Our internal soundtracks can be irreverent sometimes. As I read this familiar passage, a Dionne Warwick song started up in my head. It was that thing about “Jesus looked at him with love” that did it. Here we have a man who’s come to Jesus asking “What must I do to inherit eternal life?” After establishing that he knows and keeps the commandments:
Jesus, looking at him, loved him and said, ‘You lack one thing; go, sell what you own, and give the money to the poor, and you will have treasure in heaven; then come, follow me.’
The man is shocked and dismayed by this message – as most of us would be. But it’s not given in a vacuum. It is a message grounded in great love, delivered to someone who is already close to God. If only the love had rung louder for him than the audacity of the demand. But all the love in the world cannot redirect us if we cannot let it in, and for whatever reason, that man’s love for his wealth and goods, and maybe the security they afforded him, blocked out the love Jesus directed to him.
What keeps God’s great love from infiltrating and transforming our interior landscapes?
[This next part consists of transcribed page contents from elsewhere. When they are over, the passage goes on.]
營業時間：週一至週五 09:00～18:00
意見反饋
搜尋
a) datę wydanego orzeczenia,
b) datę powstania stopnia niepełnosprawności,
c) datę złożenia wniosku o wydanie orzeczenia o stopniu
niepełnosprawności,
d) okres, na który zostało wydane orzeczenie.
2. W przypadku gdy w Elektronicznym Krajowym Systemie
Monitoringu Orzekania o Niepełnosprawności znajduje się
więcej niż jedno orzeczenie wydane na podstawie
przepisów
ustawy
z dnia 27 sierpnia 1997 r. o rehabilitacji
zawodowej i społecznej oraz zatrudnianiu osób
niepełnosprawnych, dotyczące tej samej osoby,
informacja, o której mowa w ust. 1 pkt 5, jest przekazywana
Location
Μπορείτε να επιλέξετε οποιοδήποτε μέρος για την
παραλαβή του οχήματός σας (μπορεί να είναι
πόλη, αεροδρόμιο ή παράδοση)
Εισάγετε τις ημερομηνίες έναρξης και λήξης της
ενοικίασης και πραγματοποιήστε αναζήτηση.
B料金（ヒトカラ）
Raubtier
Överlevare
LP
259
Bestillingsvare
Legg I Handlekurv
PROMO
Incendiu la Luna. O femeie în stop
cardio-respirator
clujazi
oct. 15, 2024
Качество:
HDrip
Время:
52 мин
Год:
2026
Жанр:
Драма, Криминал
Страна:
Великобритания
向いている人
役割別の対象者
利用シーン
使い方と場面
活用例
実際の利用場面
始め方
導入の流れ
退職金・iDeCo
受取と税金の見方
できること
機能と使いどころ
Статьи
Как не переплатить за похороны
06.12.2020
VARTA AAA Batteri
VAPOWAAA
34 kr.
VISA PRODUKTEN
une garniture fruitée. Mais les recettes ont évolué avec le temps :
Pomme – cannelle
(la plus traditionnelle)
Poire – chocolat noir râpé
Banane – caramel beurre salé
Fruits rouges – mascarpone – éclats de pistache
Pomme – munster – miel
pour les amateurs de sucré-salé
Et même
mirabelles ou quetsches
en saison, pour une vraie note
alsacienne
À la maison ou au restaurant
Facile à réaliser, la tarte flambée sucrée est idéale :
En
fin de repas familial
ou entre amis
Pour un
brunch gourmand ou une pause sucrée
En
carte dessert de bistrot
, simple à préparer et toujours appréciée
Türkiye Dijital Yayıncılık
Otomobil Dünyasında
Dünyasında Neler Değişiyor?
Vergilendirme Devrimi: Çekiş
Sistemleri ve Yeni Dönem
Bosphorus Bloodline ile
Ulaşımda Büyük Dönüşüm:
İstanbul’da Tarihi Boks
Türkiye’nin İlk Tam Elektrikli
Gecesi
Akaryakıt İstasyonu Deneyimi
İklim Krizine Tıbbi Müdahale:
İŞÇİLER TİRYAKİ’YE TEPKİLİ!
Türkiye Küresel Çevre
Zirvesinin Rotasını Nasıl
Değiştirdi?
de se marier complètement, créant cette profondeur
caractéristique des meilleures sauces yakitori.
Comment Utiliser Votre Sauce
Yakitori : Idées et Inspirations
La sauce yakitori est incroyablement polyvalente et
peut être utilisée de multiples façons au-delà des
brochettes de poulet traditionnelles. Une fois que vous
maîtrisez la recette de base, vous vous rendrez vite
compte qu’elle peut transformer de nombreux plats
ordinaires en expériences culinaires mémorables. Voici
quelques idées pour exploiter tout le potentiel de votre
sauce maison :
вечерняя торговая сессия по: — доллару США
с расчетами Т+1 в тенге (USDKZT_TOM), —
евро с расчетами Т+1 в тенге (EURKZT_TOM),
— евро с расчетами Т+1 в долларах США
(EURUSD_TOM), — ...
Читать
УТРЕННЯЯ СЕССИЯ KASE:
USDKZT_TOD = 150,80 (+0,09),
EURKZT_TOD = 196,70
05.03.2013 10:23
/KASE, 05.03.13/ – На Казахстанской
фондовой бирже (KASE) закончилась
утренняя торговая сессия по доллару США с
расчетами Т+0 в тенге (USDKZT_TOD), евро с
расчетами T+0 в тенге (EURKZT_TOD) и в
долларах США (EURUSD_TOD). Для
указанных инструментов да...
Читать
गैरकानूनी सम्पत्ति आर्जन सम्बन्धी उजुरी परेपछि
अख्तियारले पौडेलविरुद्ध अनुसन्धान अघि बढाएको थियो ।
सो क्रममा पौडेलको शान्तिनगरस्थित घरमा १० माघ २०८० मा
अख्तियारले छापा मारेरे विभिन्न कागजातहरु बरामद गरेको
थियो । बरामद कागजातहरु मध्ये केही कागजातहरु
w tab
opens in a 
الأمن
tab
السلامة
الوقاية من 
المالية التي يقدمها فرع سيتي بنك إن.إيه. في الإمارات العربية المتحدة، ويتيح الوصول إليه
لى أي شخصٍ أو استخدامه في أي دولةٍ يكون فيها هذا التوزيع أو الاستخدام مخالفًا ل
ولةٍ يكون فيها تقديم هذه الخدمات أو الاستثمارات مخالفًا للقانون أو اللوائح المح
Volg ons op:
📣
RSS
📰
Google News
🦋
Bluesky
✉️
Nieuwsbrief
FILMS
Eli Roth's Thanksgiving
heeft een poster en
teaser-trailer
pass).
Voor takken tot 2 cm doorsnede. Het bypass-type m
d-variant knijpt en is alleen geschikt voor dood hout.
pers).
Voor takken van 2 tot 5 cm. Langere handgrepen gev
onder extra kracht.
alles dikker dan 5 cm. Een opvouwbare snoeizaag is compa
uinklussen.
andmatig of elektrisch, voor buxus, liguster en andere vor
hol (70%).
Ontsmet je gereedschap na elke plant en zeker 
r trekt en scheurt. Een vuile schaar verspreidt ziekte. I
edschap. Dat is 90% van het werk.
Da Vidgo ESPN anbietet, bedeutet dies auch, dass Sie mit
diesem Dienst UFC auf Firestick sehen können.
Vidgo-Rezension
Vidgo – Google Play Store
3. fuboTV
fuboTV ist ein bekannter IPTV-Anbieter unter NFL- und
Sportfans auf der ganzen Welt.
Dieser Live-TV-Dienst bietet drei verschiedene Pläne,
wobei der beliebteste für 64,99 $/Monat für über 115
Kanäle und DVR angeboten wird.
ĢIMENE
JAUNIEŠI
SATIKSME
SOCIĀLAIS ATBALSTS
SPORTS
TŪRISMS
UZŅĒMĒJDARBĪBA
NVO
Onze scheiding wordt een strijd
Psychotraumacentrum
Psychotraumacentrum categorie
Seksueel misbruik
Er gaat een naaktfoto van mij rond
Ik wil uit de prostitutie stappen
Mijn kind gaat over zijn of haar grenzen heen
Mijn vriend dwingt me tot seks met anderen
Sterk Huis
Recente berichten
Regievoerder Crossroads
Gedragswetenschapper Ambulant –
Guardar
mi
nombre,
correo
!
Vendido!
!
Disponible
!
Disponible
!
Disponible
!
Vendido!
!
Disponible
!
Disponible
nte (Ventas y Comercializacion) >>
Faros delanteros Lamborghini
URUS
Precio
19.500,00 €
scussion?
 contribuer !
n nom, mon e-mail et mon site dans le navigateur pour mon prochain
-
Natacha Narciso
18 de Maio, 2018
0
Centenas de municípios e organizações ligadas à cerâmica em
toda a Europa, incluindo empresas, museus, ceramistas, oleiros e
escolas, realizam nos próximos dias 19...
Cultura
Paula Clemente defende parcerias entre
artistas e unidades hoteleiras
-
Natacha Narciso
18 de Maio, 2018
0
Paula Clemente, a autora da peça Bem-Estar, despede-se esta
Sometimes it is blocked by alternate messages we’ve received from the world, family, school, careers, or by a self-sufficiency which comes hardwired in members of deeply individualistic cultures. The lure of worldly success and short-term gain can also impede the flow of that love to us.
And what can help us to lower our barriers and let it in? Sometimes we need to see how short that short-term gain really is before we’re ready to open ourselves up to something deeper, less immediately accessible. And sometimes it is because someone comes along and insists on loving us despite our barriers. Jesus invited that man to part from all his wealth and success and follow him so he could offer him transformative love in relationship. That’s the offer he makes us, too – the invitation to follow and draw near, love and be loved in a way that changes us.
Would it be easier if Jesus was standing right in front of us and we could feel his gaze of love? Maybe Jesus sends representatives to bear his love to us, and we’re missing the offer. We cannot fail to miss the needs around us – that can be another way God invites us to release our grip on our wealth and supposed security. But only out of love. In love.
The gospel writers never tell us what became of this man. Did he reconsider Jesus’ offer and take him up on it at a later time? Did it change his relationship to his wealth and power? I imagine that could only happen if he was able to take in the love Jesus offered him in that look. Only that look of love can change our hearts. Only that love can change the world. It already has.